**Work to complete**
Please return only the lines from the one holding "thumb ip: (245, 275)" through the one holding "pinky pip: (294, 267)", exactly as they appear in the records below, both ends included.

[[ Material for this exercise open ]]

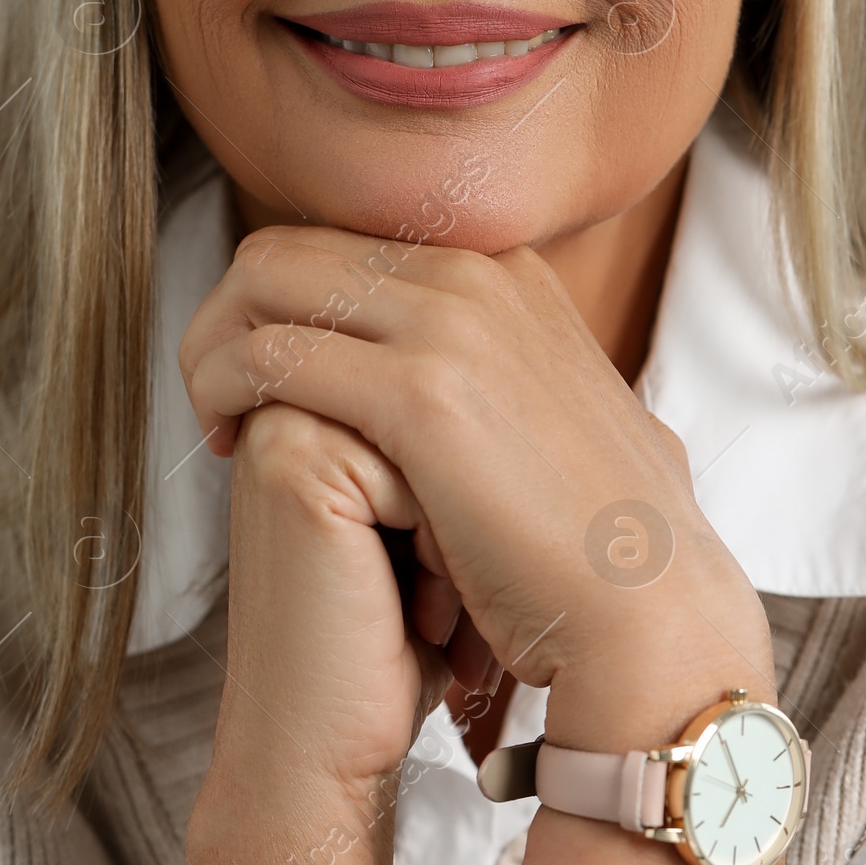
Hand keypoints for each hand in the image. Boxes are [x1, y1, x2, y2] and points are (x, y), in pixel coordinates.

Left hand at [180, 224, 776, 773]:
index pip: (345, 248)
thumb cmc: (597, 553)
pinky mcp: (423, 391)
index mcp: (507, 278)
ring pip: (265, 281)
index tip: (268, 383)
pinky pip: (269, 354)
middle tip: (219, 401)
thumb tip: (490, 394)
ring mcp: (454, 324)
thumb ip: (510, 384)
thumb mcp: (563, 429)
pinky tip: (224, 445)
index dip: (287, 308)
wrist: (651, 616)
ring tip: (214, 426)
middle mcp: (479, 277)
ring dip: (213, 350)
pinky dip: (221, 389)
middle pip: (291, 247)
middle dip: (232, 315)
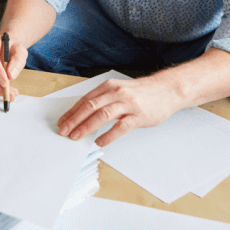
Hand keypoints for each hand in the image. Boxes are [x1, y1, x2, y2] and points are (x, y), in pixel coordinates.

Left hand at [57, 76, 183, 145]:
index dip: (72, 111)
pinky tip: (100, 142)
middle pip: (90, 106)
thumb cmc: (141, 93)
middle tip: (64, 131)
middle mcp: (116, 93)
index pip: (85, 100)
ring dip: (86, 127)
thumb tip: (84, 114)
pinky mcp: (139, 116)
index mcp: (109, 86)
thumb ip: (104, 99)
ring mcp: (128, 104)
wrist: (167, 90)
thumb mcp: (119, 90)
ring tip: (76, 137)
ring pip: (102, 115)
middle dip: (74, 120)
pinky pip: (120, 127)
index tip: (62, 122)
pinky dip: (108, 135)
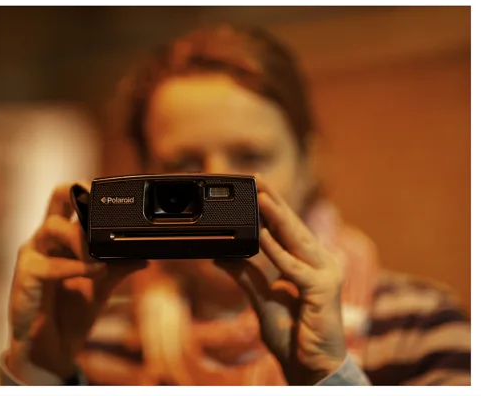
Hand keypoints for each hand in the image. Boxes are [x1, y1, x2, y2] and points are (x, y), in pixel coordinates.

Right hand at [6, 182, 146, 384]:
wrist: (52, 349)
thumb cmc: (71, 313)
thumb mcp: (102, 286)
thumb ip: (119, 267)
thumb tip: (146, 256)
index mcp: (62, 237)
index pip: (71, 199)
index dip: (90, 190)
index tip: (117, 197)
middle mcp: (46, 240)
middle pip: (57, 196)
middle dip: (79, 192)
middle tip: (101, 205)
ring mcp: (32, 256)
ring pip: (52, 227)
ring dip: (80, 239)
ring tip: (100, 257)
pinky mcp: (24, 278)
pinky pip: (47, 266)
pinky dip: (73, 267)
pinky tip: (92, 272)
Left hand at [216, 178, 346, 384]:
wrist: (311, 366)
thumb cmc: (293, 335)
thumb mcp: (261, 299)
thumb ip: (245, 275)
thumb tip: (221, 256)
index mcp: (307, 263)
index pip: (286, 230)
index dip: (271, 208)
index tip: (254, 188)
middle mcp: (319, 263)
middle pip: (292, 227)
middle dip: (273, 202)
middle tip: (256, 178)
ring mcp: (325, 274)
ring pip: (295, 239)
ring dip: (276, 216)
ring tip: (259, 194)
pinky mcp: (322, 290)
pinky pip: (294, 267)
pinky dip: (275, 252)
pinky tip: (260, 236)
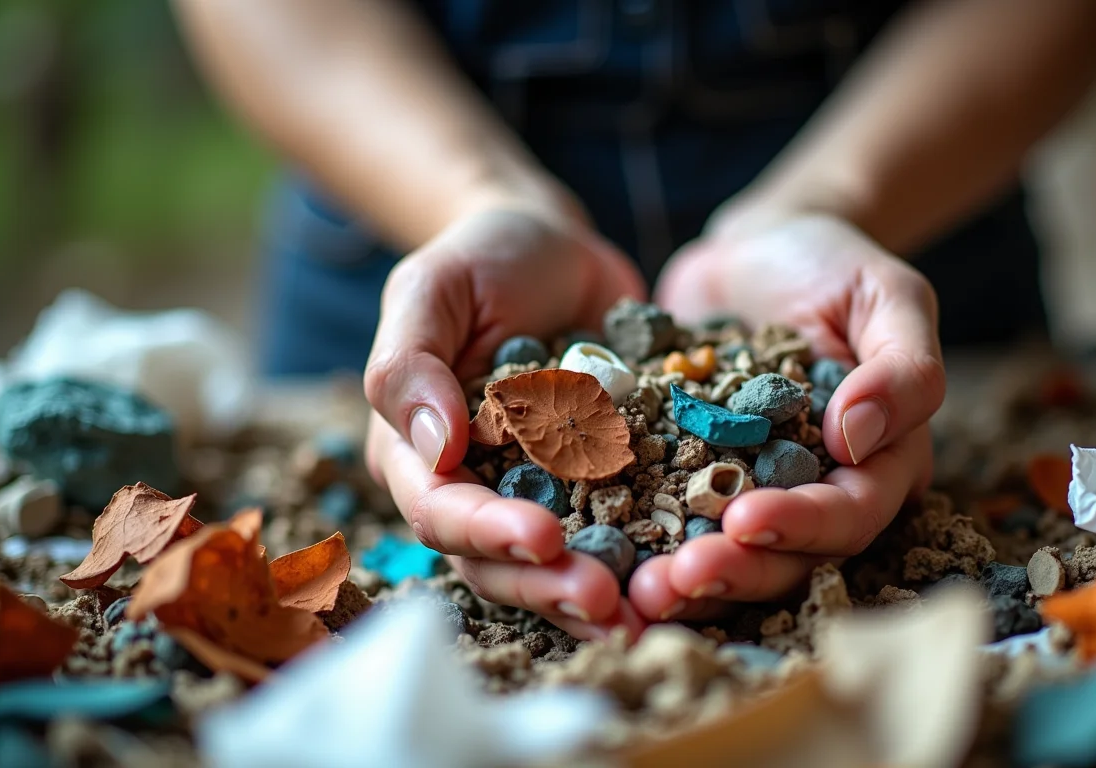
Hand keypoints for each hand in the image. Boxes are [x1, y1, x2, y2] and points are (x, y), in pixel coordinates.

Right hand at [363, 206, 648, 638]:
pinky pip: (618, 530)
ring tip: (641, 613)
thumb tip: (432, 447)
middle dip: (547, 584)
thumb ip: (411, 362)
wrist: (556, 250)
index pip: (440, 508)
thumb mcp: (435, 287)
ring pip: (554, 563)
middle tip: (604, 602)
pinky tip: (683, 574)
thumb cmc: (483, 259)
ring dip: (593, 592)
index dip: (487, 531)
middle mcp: (474, 486)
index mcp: (416, 451)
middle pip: (496, 559)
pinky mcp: (600, 484)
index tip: (541, 537)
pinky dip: (644, 558)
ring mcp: (539, 492)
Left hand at [631, 213, 944, 621]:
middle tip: (672, 581)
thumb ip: (901, 367)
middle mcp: (814, 491)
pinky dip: (635, 539)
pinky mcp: (686, 473)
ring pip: (722, 551)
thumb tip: (857, 438)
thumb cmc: (834, 265)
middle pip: (783, 555)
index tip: (744, 520)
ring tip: (633, 590)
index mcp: (877, 464)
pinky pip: (663, 516)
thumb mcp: (888, 296)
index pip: (849, 514)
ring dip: (682, 577)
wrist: (757, 247)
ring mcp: (746, 487)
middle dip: (731, 572)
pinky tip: (596, 549)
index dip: (801, 527)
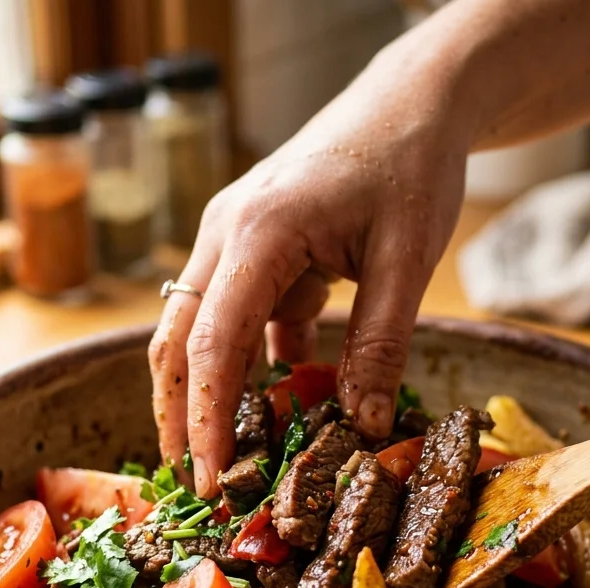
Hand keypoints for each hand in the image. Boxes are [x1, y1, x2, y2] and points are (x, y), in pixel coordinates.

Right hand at [149, 48, 468, 495]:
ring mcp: (235, 239)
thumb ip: (379, 345)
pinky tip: (282, 401)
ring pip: (200, 328)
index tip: (210, 479)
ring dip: (210, 390)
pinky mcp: (256, 248)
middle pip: (178, 338)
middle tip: (197, 482)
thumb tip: (362, 426)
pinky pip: (242, 315)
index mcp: (259, 234)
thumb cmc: (409, 166)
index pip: (212, 343)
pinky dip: (253, 360)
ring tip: (231, 455)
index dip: (205, 419)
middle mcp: (227, 234)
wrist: (411, 103)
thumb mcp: (405, 260)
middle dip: (179, 413)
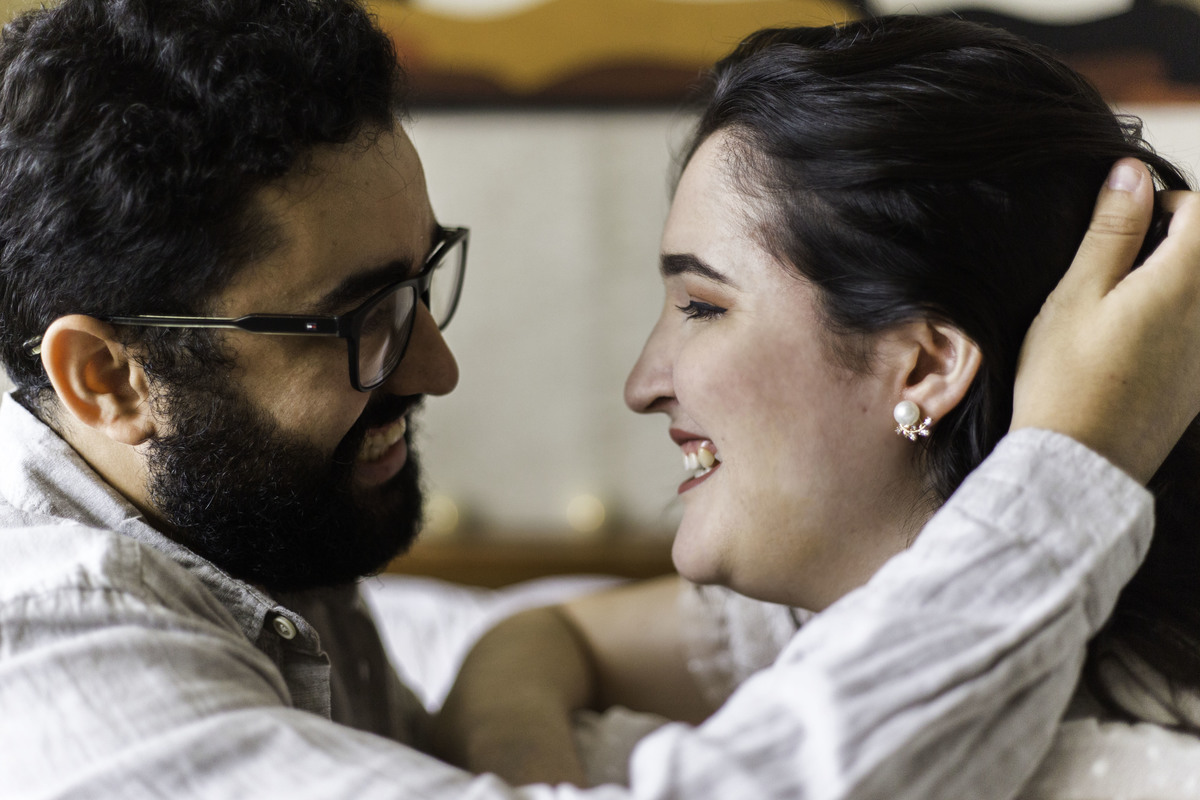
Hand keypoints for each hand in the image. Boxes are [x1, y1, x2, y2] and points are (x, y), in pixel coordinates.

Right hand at [1012, 159, 1199, 482]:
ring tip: (1120, 304)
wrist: (1079, 462)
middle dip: (1170, 241)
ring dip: (1172, 279)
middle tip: (1115, 265)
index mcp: (1185, 284)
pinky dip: (1174, 316)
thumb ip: (1111, 231)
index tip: (1118, 227)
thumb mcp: (1075, 296)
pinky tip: (1130, 341)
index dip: (1162, 203)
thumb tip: (1133, 172)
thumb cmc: (1065, 378)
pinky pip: (1198, 326)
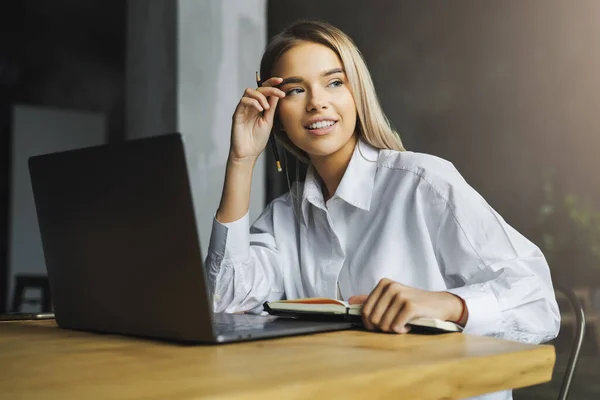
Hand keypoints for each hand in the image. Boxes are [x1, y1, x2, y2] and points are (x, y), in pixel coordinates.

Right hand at [229, 77, 285, 162]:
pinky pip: (244, 101)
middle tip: (280, 93)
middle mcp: (251, 106)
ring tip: (266, 108)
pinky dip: (253, 102)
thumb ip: (271, 107)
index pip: (265, 91)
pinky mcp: (237, 113)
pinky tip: (259, 110)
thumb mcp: (269, 121)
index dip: (272, 83)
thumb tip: (277, 93)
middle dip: (270, 88)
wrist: (249, 153)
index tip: (281, 80)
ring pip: (249, 91)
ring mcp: (243, 109)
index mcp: (259, 107)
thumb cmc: (258, 139)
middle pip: (259, 89)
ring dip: (260, 96)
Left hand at [348, 278, 466, 332]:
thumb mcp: (391, 298)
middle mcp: (391, 287)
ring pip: (384, 324)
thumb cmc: (413, 303)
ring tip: (403, 324)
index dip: (370, 324)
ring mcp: (401, 295)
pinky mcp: (410, 305)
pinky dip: (402, 331)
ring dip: (394, 330)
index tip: (380, 325)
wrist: (439, 304)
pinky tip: (409, 326)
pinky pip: (396, 326)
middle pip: (373, 319)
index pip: (365, 311)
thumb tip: (350, 300)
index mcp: (383, 284)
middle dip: (382, 328)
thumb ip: (371, 299)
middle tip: (394, 325)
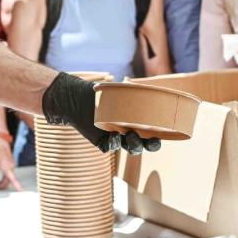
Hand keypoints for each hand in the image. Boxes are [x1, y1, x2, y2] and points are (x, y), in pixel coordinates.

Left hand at [0, 135, 21, 190]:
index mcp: (5, 165)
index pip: (12, 178)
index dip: (17, 185)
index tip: (21, 191)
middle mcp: (11, 165)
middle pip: (8, 180)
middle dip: (1, 186)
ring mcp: (12, 164)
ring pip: (9, 177)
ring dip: (2, 182)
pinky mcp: (12, 163)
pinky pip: (9, 173)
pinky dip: (4, 177)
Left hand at [41, 72, 161, 153]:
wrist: (78, 97)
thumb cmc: (101, 93)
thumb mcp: (119, 91)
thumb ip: (133, 93)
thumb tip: (148, 89)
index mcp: (135, 122)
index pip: (150, 136)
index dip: (156, 141)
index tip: (158, 137)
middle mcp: (127, 132)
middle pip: (142, 145)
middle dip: (148, 145)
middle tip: (150, 140)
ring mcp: (115, 138)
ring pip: (129, 148)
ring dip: (133, 144)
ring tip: (130, 134)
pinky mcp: (102, 141)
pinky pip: (110, 147)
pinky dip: (114, 143)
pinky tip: (114, 135)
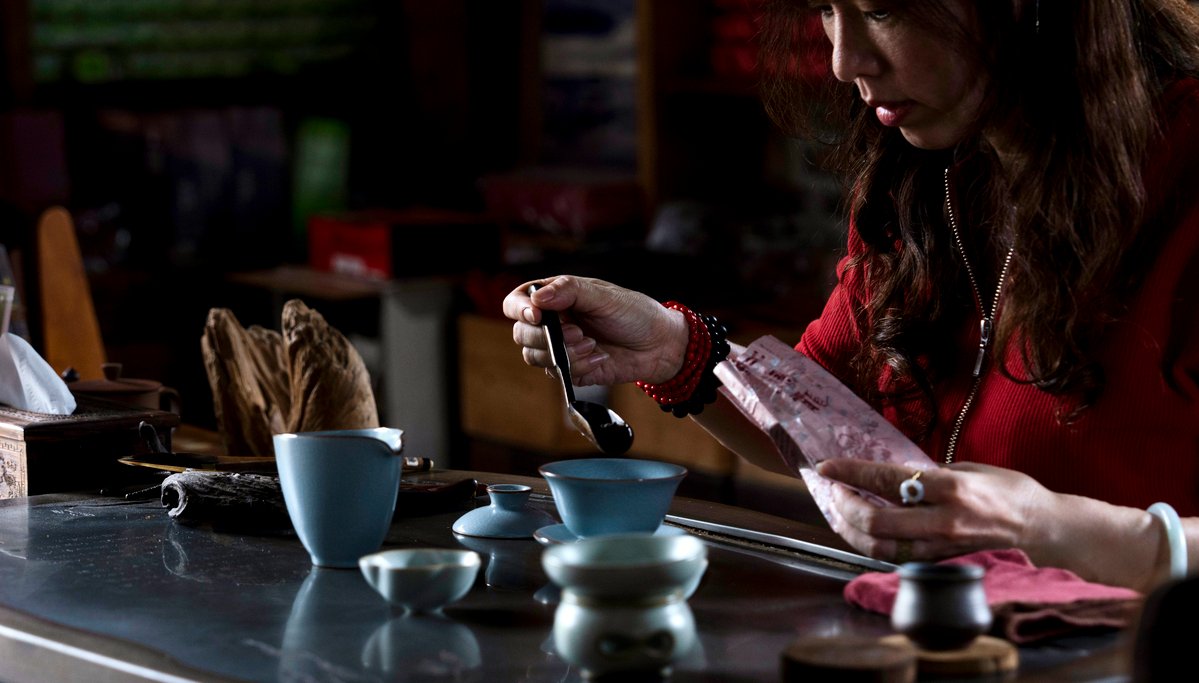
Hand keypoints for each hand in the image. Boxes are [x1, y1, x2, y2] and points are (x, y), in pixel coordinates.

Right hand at [502, 275, 687, 386]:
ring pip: (534, 356)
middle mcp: (551, 322)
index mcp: (555, 297)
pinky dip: (578, 367)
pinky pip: (557, 373)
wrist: (659, 345)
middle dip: (547, 337)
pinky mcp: (569, 369)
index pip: (517, 302)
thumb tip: (538, 297)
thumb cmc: (634, 313)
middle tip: (578, 333)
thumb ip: (570, 291)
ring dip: (564, 353)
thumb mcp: (604, 295)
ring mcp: (558, 347)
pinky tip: (600, 358)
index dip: (520, 309)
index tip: (537, 316)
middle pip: (521, 333)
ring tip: (592, 345)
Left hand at [814, 459, 1061, 563]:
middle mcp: (943, 520)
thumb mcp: (968, 469)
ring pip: (881, 548)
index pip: (886, 480)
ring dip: (851, 531)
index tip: (827, 466)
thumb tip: (892, 473)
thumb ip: (929, 473)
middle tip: (833, 489)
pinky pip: (898, 558)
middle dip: (845, 505)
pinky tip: (861, 533)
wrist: (1045, 529)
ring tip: (840, 512)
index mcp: (950, 488)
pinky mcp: (943, 562)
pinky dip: (872, 546)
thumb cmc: (1009, 492)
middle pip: (877, 522)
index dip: (850, 472)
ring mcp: (942, 547)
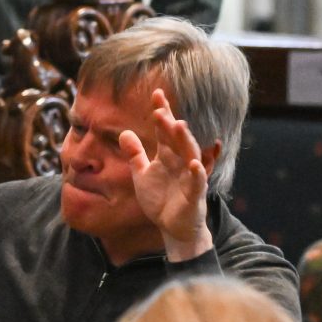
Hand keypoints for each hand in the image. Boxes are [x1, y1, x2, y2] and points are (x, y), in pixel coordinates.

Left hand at [118, 88, 211, 259]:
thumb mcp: (143, 175)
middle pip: (176, 138)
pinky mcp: (194, 194)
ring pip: (189, 154)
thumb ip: (135, 154)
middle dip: (168, 124)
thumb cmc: (161, 200)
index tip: (156, 94)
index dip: (162, 113)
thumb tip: (124, 132)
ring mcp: (189, 176)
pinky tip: (193, 163)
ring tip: (178, 125)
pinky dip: (197, 172)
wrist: (173, 227)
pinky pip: (197, 181)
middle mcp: (180, 162)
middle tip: (159, 109)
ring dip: (184, 140)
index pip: (164, 130)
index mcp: (167, 156)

[[ Material for this exercise closed ]]

**Your response**
thumb ip: (245, 275)
thumb tip: (221, 256)
index mcp: (307, 263)
index pip: (286, 230)
index dip: (271, 208)
index tip: (254, 188)
middle mcp: (319, 263)
middle pip: (292, 227)
middle dip: (273, 202)
middle tip: (256, 178)
ring mcp: (325, 274)
ring pip: (295, 239)
ring dip: (276, 216)
ring tip: (259, 194)
pinky mcp: (322, 290)
pinky pip: (294, 267)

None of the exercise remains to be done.